▶ Document text:
• • • •
I agree with Jags that 500 is on the low side.  At 500, the chimney still smokes.  

This is the first I've heard of the 600.  The manual advises against overfiring.  "If heater or chimney connector glows, you are overfiring." (page 4 of the manual)

I'm usually between 550 and 700, and it's easy to level out there.  No glowing at those temps.


----------



## oldspark (Dec 7, 2011)

I will have to look toninght but I am pretty sure I do not get smoke at even 400.


----------



## northwinds (Dec 7, 2011)

I need to reload now.  I'll then go outside and do some chimney staring.


----------



## oldspark (Dec 7, 2011)

Just went out and looked and some where around 400 to 450 stove top the chimney quit smoking and just had heat waves, I know these stoves are different in construction but I think 400 would be on the low side of good secondaries unless your stove a lot different than mine. This was with some silver maple and elm, I was surprised at the low amount of somoke at 300 stove top, the secondaries were firing good with the primary air wide open but wont do that as much with oak and white ash. Its amazing the different observations we have with all the variances of these stoves and chimneys. I still can not get the top end that most do.


----------



## northwinds (Dec 7, 2011)

I reloaded with a mix of oak, elm, and hickory.  At 525, smoke was greatly diminished, but I could still see a bit of gray smoke
against the gray sky.  At 550, I shut the air to half-closed, and no smoke whatsoever.  At 625, I went to almost closed and it 
just leveled off at 650--heat waves.  

I agree about variation in stoves and chimneys and wood.  There are general similarities, but everybody has to find their own 
sweet spot.  

If my memory is correct, the OP in this thread was experiencing the high temps even after putting on a pipe damper and with the
primary air totally closed.  If it's not draft, it has to be a leak somewhere.  

It's a good night for wood heat.  Heading down to 17 degrees tonight.


----------



## chadihman (Dec 7, 2011)
• • • •
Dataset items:
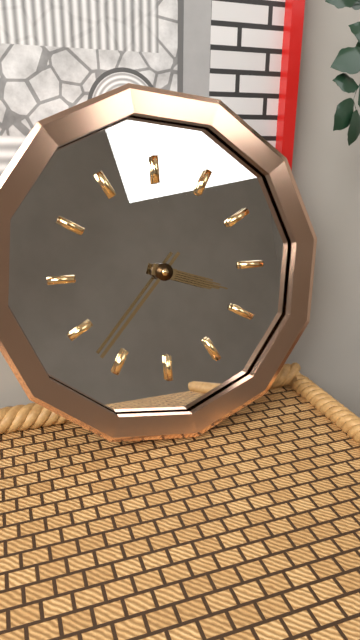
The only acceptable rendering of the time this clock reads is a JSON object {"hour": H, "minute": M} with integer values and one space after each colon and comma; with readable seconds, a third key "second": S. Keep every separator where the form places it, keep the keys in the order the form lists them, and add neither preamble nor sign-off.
{"hour": 3, "minute": 37}
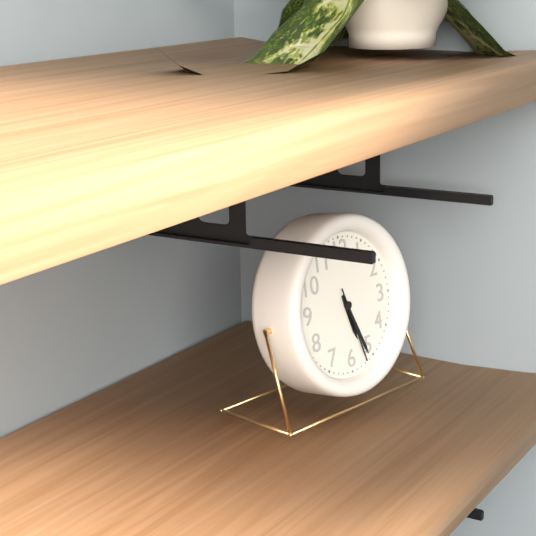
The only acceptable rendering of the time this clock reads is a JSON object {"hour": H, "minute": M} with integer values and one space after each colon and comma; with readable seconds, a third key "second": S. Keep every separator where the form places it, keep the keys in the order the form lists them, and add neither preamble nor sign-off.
{"hour": 5, "minute": 26, "second": 27}
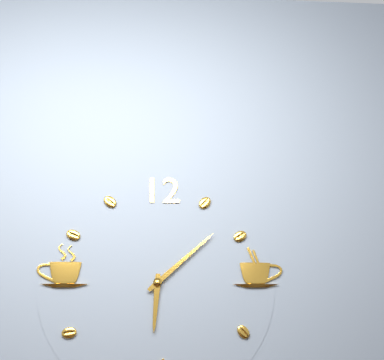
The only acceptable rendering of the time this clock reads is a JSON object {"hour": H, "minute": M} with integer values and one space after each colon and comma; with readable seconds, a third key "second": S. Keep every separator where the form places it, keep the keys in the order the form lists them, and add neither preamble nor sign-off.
{"hour": 6, "minute": 8}
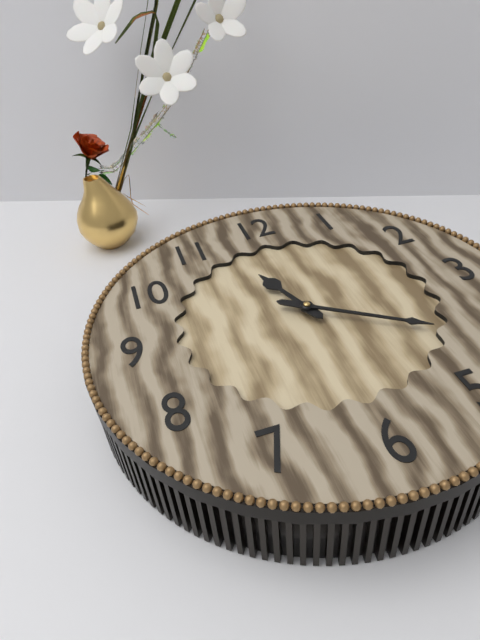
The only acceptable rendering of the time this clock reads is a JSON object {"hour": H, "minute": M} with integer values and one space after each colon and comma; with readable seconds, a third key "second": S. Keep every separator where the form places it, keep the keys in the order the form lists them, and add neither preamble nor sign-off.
{"hour": 11, "minute": 21}
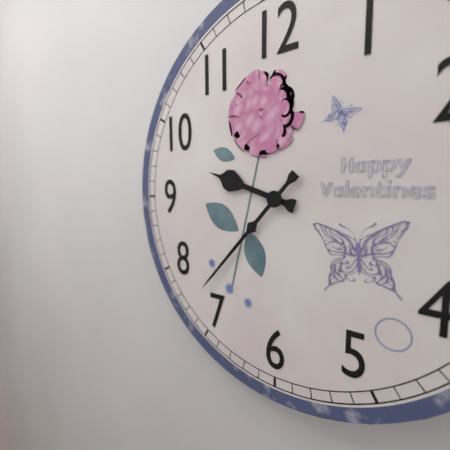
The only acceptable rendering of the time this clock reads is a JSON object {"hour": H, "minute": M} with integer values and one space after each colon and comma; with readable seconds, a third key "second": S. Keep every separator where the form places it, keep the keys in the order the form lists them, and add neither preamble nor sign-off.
{"hour": 9, "minute": 37}
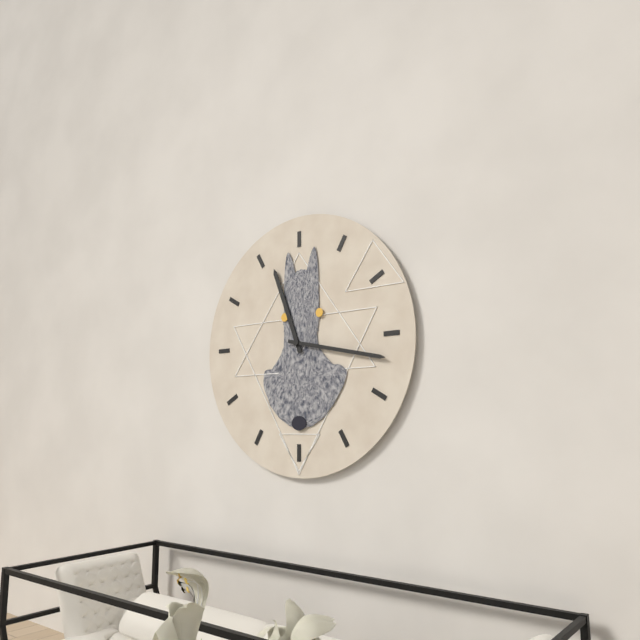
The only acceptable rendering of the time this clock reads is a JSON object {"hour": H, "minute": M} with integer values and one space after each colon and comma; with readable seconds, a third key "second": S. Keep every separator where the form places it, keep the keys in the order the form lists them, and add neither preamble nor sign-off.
{"hour": 11, "minute": 17}
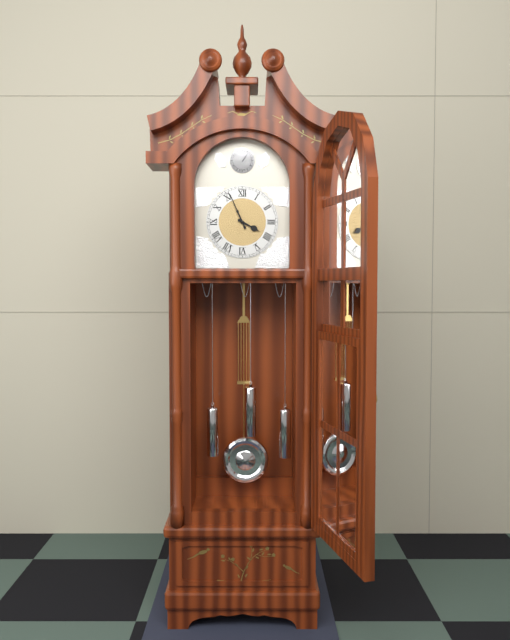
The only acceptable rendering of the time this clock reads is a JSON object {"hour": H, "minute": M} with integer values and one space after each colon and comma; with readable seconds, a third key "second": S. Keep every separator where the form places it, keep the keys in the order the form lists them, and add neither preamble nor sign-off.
{"hour": 3, "minute": 56}
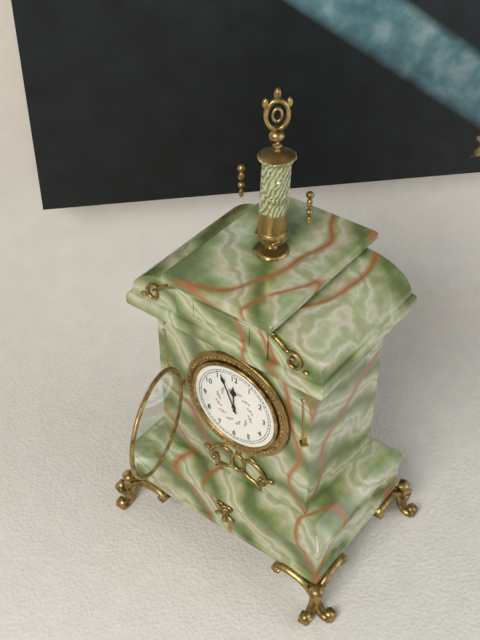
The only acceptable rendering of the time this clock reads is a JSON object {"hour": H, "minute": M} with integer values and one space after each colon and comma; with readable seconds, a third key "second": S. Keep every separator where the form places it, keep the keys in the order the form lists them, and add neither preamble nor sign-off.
{"hour": 11, "minute": 56}
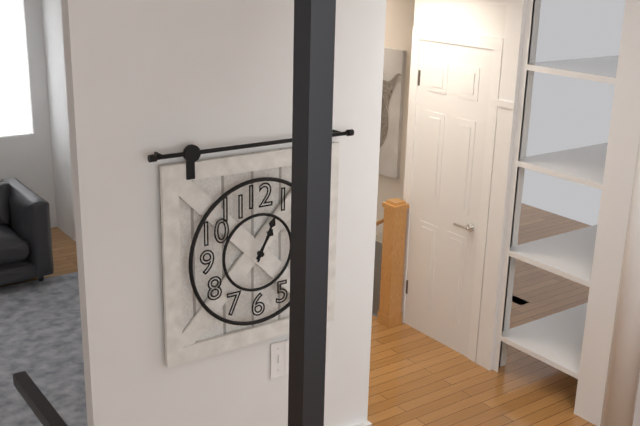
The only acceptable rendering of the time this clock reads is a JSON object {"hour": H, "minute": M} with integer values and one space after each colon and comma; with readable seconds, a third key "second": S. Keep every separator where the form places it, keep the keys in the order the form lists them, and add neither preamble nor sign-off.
{"hour": 1, "minute": 4}
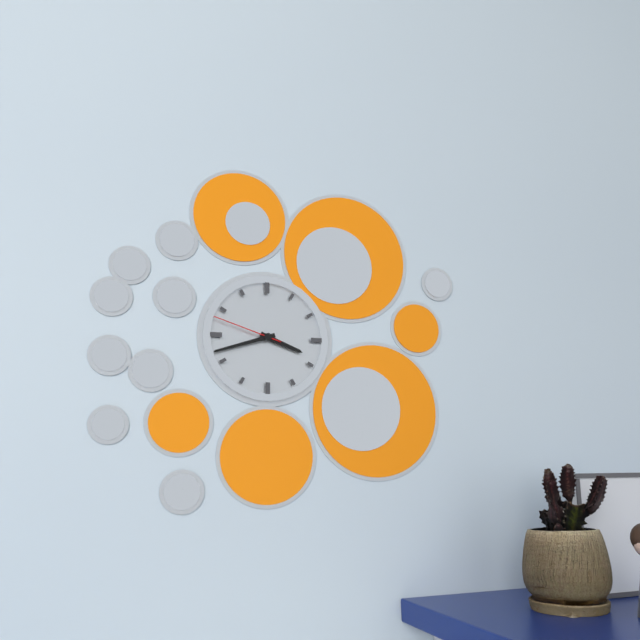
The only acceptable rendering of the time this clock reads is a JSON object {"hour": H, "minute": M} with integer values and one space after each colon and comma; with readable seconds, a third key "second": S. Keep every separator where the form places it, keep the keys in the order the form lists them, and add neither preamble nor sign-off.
{"hour": 3, "minute": 42, "second": 48}
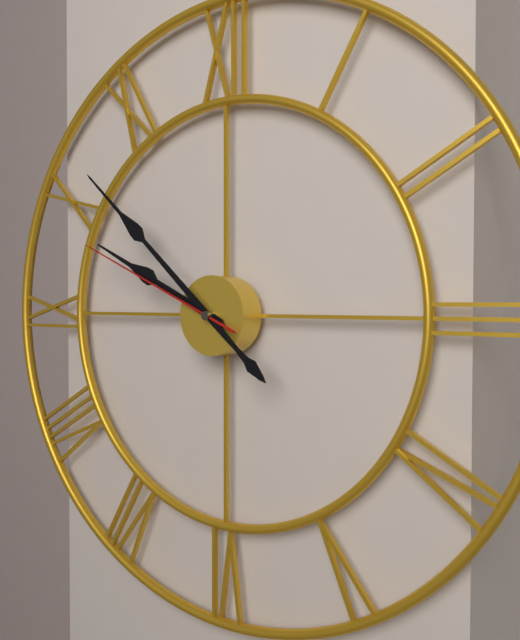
• • • •
Reproduce the stretch of the stove forum thread from "If my memory" through "a leak somewhere." word for word. Work from the forum thread alone.

If my memory is correct, the OP in this thread was experiencing the high temps even after putting on a pipe damper and with the
primary air totally closed.  If it's not draft, it has to be a leak somewhere.